PDF(Pubmed)
Abstract:
How our brain generates diverse neuron types that assemble into precise neural circuits remains unclear. Using Drosophila lamina neuron types (L1-L5), we show that the primary homeodomain transcription factor (HDTF) brain-specific homeobox (Bsh) is initiated in progenitors and maintained in L4/L5 neurons to adulthood.

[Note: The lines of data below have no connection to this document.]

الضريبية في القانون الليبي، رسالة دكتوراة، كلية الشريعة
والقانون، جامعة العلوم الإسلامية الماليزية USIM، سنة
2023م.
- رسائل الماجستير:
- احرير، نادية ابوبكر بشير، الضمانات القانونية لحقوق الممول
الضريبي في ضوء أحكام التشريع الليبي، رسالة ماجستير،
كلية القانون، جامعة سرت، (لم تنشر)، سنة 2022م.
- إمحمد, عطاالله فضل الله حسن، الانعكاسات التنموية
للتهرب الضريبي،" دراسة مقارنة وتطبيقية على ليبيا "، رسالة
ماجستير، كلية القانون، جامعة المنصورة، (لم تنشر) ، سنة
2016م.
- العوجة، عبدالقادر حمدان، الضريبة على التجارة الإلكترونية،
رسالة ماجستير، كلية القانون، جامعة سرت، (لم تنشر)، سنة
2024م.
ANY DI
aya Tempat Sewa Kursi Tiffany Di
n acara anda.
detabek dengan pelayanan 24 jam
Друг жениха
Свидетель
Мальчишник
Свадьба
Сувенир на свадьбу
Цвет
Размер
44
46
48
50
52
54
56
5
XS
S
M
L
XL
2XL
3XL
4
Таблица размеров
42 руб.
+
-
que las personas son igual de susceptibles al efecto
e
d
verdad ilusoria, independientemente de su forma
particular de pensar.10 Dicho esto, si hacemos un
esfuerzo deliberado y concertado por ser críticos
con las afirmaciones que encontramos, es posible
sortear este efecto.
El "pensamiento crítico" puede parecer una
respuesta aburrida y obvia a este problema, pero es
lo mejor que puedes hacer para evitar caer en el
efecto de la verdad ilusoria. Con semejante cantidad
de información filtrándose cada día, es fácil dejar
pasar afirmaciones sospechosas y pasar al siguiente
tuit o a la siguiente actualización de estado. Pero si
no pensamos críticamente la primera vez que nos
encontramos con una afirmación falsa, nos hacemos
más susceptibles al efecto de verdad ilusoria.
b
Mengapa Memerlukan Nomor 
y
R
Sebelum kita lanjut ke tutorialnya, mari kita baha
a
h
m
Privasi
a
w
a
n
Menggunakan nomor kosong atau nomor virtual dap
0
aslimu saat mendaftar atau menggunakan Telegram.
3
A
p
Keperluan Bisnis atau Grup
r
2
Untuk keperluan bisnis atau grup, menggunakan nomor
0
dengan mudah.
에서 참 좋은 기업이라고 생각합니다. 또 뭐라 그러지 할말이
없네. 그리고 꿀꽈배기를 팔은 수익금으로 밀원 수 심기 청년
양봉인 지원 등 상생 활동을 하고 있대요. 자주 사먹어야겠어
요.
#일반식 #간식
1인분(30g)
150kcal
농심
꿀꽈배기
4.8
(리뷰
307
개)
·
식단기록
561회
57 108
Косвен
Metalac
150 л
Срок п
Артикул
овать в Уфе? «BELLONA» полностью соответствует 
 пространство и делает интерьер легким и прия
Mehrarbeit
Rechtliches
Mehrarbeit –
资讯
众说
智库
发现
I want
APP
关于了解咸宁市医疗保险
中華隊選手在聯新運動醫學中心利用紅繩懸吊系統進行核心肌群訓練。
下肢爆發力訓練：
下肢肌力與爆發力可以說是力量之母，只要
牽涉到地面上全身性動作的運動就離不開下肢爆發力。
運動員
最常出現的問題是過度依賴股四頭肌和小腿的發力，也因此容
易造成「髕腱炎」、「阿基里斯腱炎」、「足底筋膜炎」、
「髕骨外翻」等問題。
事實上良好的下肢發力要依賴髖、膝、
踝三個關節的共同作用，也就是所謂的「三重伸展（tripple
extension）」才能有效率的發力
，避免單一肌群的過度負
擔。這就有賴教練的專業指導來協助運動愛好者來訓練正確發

Bsh activates secondary HDTFs Ap (L4) and Pdm3 (L5) and specifies L4/L5 neuronal fates while repressing the HDTF Zfh1 to prevent ectopic L1/L3 fates (control: L1-L5; Bsh-knockdown: L1-L3), thereby generating lamina neuronal diversity for normal visual sensitivity. Subsequently, in L4 neurons, Bsh and Ap function in a feed-forward loop to activate the synapse recognition molecule DIP-β, thereby bridging neuronal fate decision to synaptic connectivity. Expression of a Bsh:Dam, specifically in L4, reveals Bsh binding to the DIP-β locus and additional candidate L4 functional identity genes. We propose that HDTFs function hierarchically to coordinate neuronal molecular identity, circuit formation, and function. Hierarchical HDTFs may represent a conserved mechanism for linking neuronal diversity to circuit assembly and function.
摘要:
我们的大脑如何产生不同类型的神经元并组装成精确的神经回路尚不清楚。使用果蝇层神经元类型(L1-L5),我们表明,初级同源结构域转录因子(HDTF)脑特异性同源盒(Bsh)在祖细胞中启动,并在L4/L5神经元中维持到成年。Bsh激活次级HDTFAp(L4)和Pdm3(L5)并指定L4/L5神经元命运,同时抑制HDTFZfh1以防止异位L1/L3命运(对照:L1-L5;Bsh敲除:L1-L3),从而产生正常视觉敏感性的椎板神经元多样性。随后,在L4神经元中,Bsh和Ap在前馈回路中起作用,以激活突触识别分子DIP-β,从而桥接神经元命运决定与突触连接。Bsh的表达式:大坝,特别是在L4中,揭示了Bsh与DIP-β基因座和其他候选L4功能同一性基因的结合。我们建议HDTF分层功能来协调神经元分子同一性,电路形成,和功能。分层HDTF可以代表用于将神经元多样性链接到电路组装和功能的保守机制。